The narrative problems posed by interstellar travel
In the past few years, the hypothesis that earth-like habitable planets orbit nearby stars has been tested with some exceptional astronomy. If you haven't heard of the Kepler Spacecraft or about its discoveries, you can start in 2011 when the first results came in. (See Earth-like planets: How will we know if they can sustain life?) In particular, I started writing stories about one of these theoretically habitable planets. There are, however, huge cosmological questions that I ran into as soon as I tried to set up a plot and describe the setting of even one place on a distant world.
Perhaps the biggest question is whether life can exist on other planets, and what that requires. Fundamentally, we think of habitable planets where there is just enough, but not too much, gravity and heat to allow liquid water on the surface. Once this criterion is met, then there are more specific qualities we look for, like plate tectonics which is possible if there are sufficient third and fourth period elements (e.g. silicon, iron) on the planet. Also, a magnetosphere is highly desirable to deflect harmful radiation, and that usually means the planet must spin.
Now, all of this we want to establish before getting there, so remote observation or a sophisticated mechanical observer (like the mars rover, but with a much more powerful communications capability) are the best ways to go with this. In fact, I now find the notion of manned space exploration to be anachronistic, with all due respect to star trek, R is for Rocket, and other classic space exploration narratives. Only when we are ready to colonize or we had no alternative would the energy and time be expended to move our fragile and specific living forms to another planet.
Speaking of time and energy, the ways to travel from star to star are currently quite slow. Even in the fastest recorded man-made spacecraft, which was unmanned and used the sun's gravity to accelerate, the trip to Proxima Centauri, the nearest star to our own, would take over 18000 years. This is why most of our knowledge of the universe is through observing light, which makes that same trip in about 4.35 years. Some authors invent a device that magically fixes this limit, like a star gate, wormhole, or some way of traveling through alternate dimensions (hyperspace). These all require the invention of something we don't even have proper theories about to overcome the plot problem of traveling to the stars. More plausible technologies involve bending or "warping" space to accelerate, which is theorized to be possible with some serious limitations (see Dark Energy Spacecraft). There are also cryogenic methods currently available to us that can sustain a single cell for a long time, which may allow humans to make very long journeys, only to be born when we arrive years in the future. Lastly, there are time-traveling technologies, like the TARDIS or bobbles from Verner Vinge stories, which I personally favor a lot because we have only recently made definitive observations about time dilation and how light (the fastest thing in the observable universe) does not have an absolute speed. In essence, you must have a way for things to get places, and perhaps try to make them at least theoretically possible, or visiting other planets is out of the question.
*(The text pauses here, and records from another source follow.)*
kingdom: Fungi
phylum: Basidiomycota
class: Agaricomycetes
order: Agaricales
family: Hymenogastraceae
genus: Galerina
Finally, there is the problem of the great filter, which is a theoretical choke-point in the evolution of intelligent life in the rest of the universe that prevents us from running into aliens, especially as our sun is relatively young compared to many, many others in our galaxy. If life on other planets is possible and interstellar travel is also possible, then why haven't older (on the order of hundreds of millions of years or more) intelligences traveled the stars and inhabited our world? There are a lot of possibilities, and it is here that often a big idea story gets its teeth. Is intelligence a rare adaptation, or does it lead to assured self-destruction? Are there actually aliens living among us even now, though we do not recognize them as such? Were there aliens here before, but due to an ice age or other catastrophe left? Is life in fact rare everywhere and we just got lucky? Are extinction cycles like those on earth regular enough to destroy most intelligent species before they figure out and engineer interstellar flight? Are there a few utterly powerful and malevolent creatures like Lovecraft's great old ones wrecking the older systems and about which we have little experience, being closer to the edge of the galaxy? Or maybe aliens aren't even made of matter that we can perceive, as we've discovered many types we can only detect indirectly and that might comprise more than half of the mass of the universe.
To summarize, there is a lot to design when you make a story about interstellar travel, and what we know provides many more questions than it answers. I for one find it more interesting to make stories that answer these questions, and I love reading the stories that are informed by our real discoveries about the reality we inhabit, which is in some ways stranger than anyone has imagined.